As the Huffington Post (and AP) is reporting, Freddie Mac, which along with Fannie Mae provides the largest portion of the secondary market for home mortgage loans expects that it will be hit with additional huge losses. I agree with Freddie's chairman that it will get worse before things begin to improve. As discussed yesterday, the Chimperator's rescue plan is too little too late and will do little to stop the red ink and distress to families losing their homes. Here are some highlights:
WASHINGTON — The chief executive of Freddie Mac estimated Tuesday the mortgage finance company will lose an additional $5.5 billion to $7.5 billion over the next few years as the housing crisis worsens and home-loan defaults rise. The government-sponsored company has already logged about $4.5 billion in projected losses during the first nine months of this year. "I honestly think it's going to get tougher before it gets better," Richard Syron, the company's chairman and CEO, said in a discussion with financial analysts in New York.
Freddie lost $2 billion in the third quarter, and Syron said Tuesday that results aren't expected to be any better in the October-December quarter. Fannie's third-quarter loss was $1.4 billion.
While the mortgage crisis has brought a rising wave of foreclosure notices into public view, less evident have been "pictures of people standing with furniture on the lawn" after being forcibly evicted from their homes, Syron said. "As that begins to happen, and it will happen, I am afraid of the impact that this has." Syron's remarks came a day after Freddie Mac and its larger government-sponsored rival Fannie Mae said they are changing their criteria for purchasing delinquent home loans they've guaranteed, in order to reduce the number they buy from investors.
Fannie and Freddie, which together own or guarantee around two-fifths of U.S. home-mortgage debt, have cut their dividends and sold billions of dollars of special stock recently to buttress their finances after posting stunning third-quarter losses. They have been forced to set aside billions of extra dollars to account for bad home loans, eroding their profits at a time when home prices are falling and defaults are spiking on high-risk mortgages made to borrowers with weak credit histories.

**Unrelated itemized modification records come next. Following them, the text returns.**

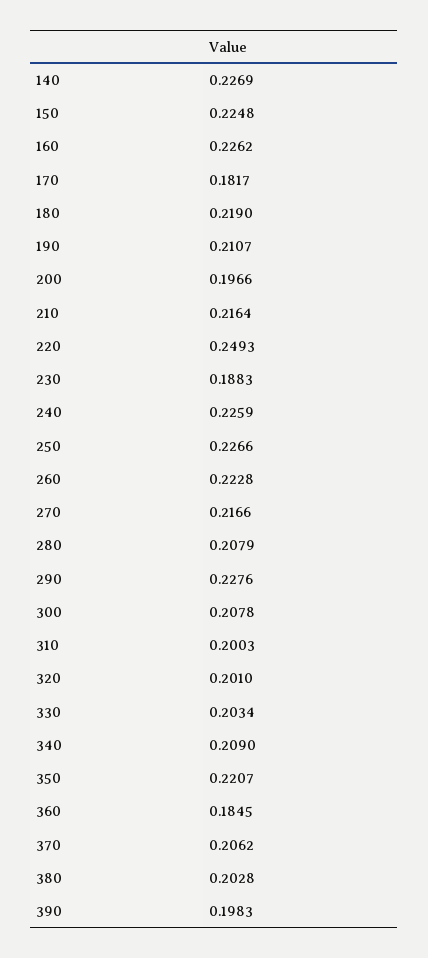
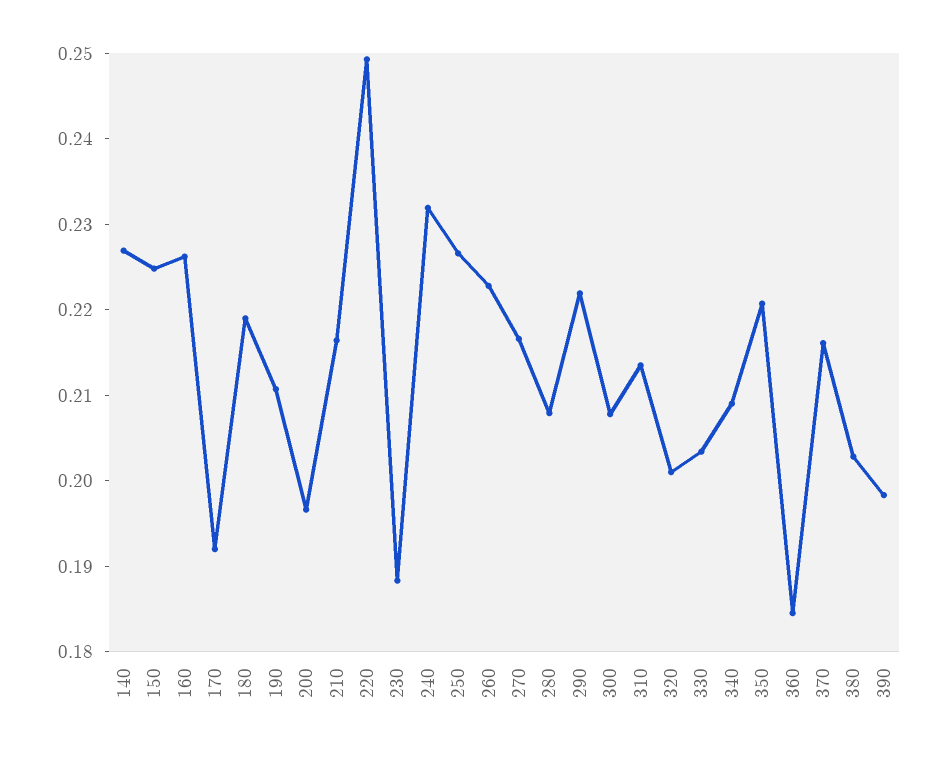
  {
    "140": 0.2269,
    "150": 0.2248,
    "160": 0.2262,
-   "170": 0.1817,
+   "170": 0.192,
    "180": 0.219,
    "190": 0.2107,
    "200": 0.1966,
    "210": 0.2164,
    "220": 0.2493,
    "230": 0.1883,
-   "240": 0.2259,
+   "240": 0.232,
    "250": 0.2266,
    "260": 0.2228,
    "270": 0.2166,
    "280": 0.2079,
-   "290": 0.2276,
+   "290": 0.222,
    "300": 0.2078,
-   "310": 0.2003,
+   "310": 0.214,
    "320": 0.201,
    "330": 0.2034,
    "340": 0.209,
    "350": 0.2207,
    "360": 0.1845,
-   "370": 0.2062,
+   "370": 0.216,
    "380": 0.2028,
    "390": 0.1983
  }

Meanwhile the news at Washington Mutual Savings and Loan is not much better even though the Chimperator and most of the GOP presidential candidates act as if the economy is great (how do we say delusional?) (http://www.huffingtonpost.com/huff-wires/20071210/washington-mutual/):
SEATTLE — Washington Mutual Inc., the nation's largest savings and loan, said Monday that problems in the mortgage and credit markets are forcing it to close offices, lay off more than 3,000 workers and set aside up to $1.6 billion for loan losses in the fourth quarter.
After dismantling much of its subprime mortgage operation in September, Seattle-based WaMu will now get out of the business entirely. The company said it will close about 190 of its 335 home loan centers and sales offices, shut down nine call centers and eliminate 2,600 home loan workers and 550 corporate and support jobs.

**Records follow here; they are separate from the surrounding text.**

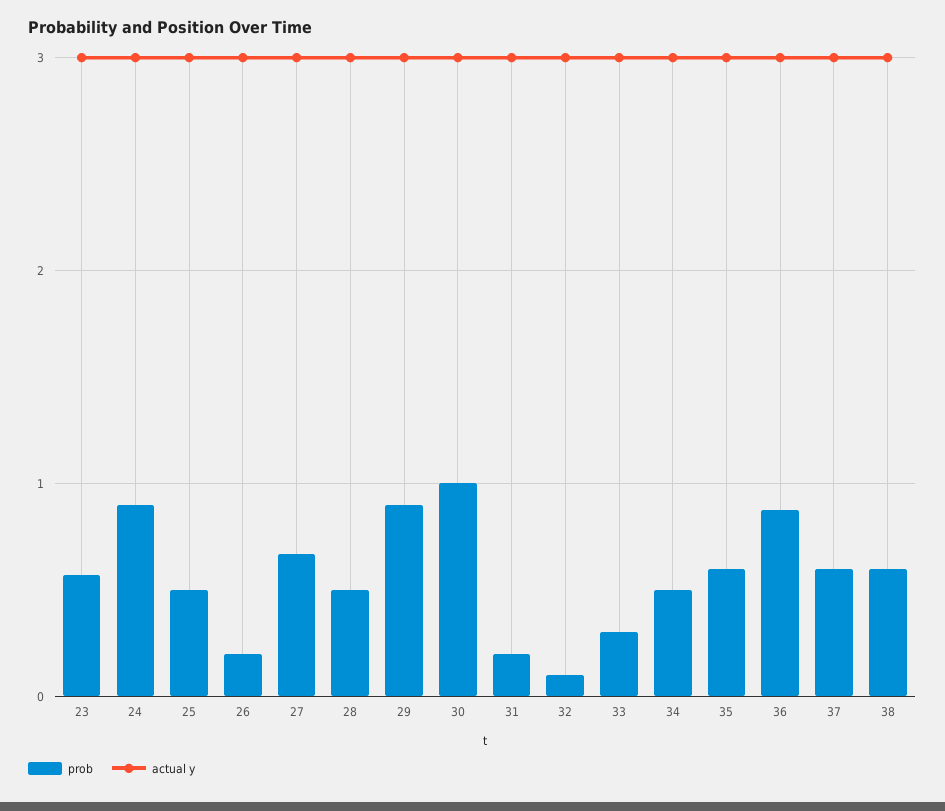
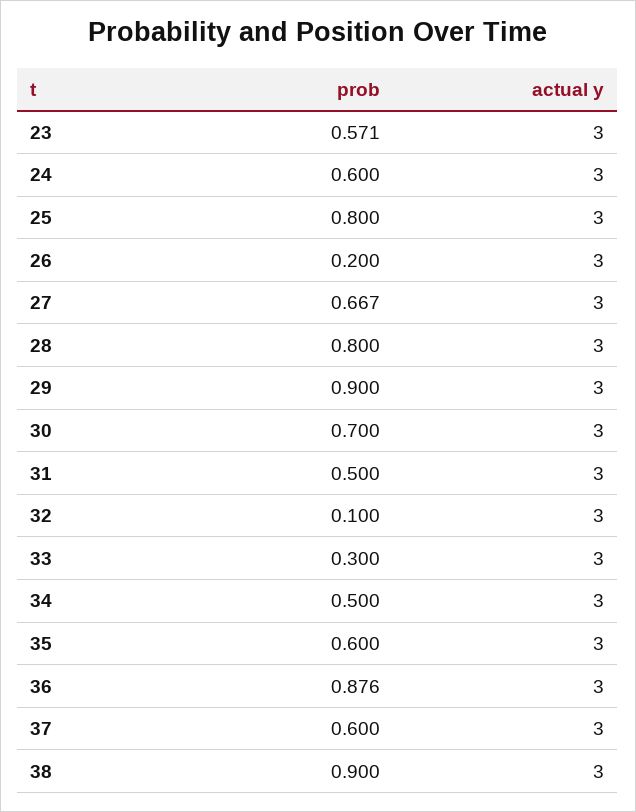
  {
    "prob": {
      "23": 0.571,
-     "24": 0.9,
+     "24": 0.6,
-     "25": 0.5,
+     "25": 0.8,
      "26": 0.2,
      "27": 0.667,
-     "28": 0.5,
+     "28": 0.8,
      "29": 0.9,
-     "30": 1,
+     "30": 0.7,
-     "31": 0.2,
+     "31": 0.5,
      "32": 0.1,
      "33": 0.3,
      "34": 0.5,
      "35": 0.6,
      "36": 0.876,
      "37": 0.6,
-     "38": 0.6
+     "38": 0.9
    },
    "actual y": {
      "23": 3,
      "24": 3,
      "25": 3,
      "26": 3,
      "27": 3,
      "28": 3,
      "29": 3,
      "30": 3,
      "31": 3,
      "32": 3,
      "33": 3,
      "34": 3,
      "35": 3,
      "36": 3,
      "37": 3,
      "38": 3
    }
  }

It had already cut 1,000 jobs related to the sale of home loans to people with questionable credit. The company also said it will shutter WaMu Capital Corp. and rely on third party broker-dealers to sell mortgage-backed securities. On top of that, WaMu now expects to set aside between $1.5 billion and $1.6 billion for loan losses in the fourth quarter, from the $1.1 billion to $1.3 billion predicted by executives in early November. For the first quarter of 2008, the company said it expects loan losses to total $1.8 billion to $2 billion. Loan losses will remain high throughout the year, WaMu added.
Apparently the public understands better than the Chimperator the nature of what's happening in the economy (http://politicalticker.blogs.cnn.com/2007/12/11/poll-over-half-believe-economy-is-in-recession/). I hope the Democrats will open their eyes and take notice:
WASHINGTON (CNN) – More than half the American public — 57 percent — now believe the nation is in a recession, compared to 42 percent who do not, according to new CNN/Opinion Research Corporation poll released Tuesday. (Full poll results [PDF])
Thanks to that unease, the economy has now topped the war in Iraq as the issue most poll respondents identified as the most important in helping them decide which presidential candidate to support. Twenty-nine percent of poll respondents said the economy was their top issue, compared with 23 percent who listed the Iraq war – a reversal from October’s results, when 28 percent listed the war and 22 percent pointed to the economy.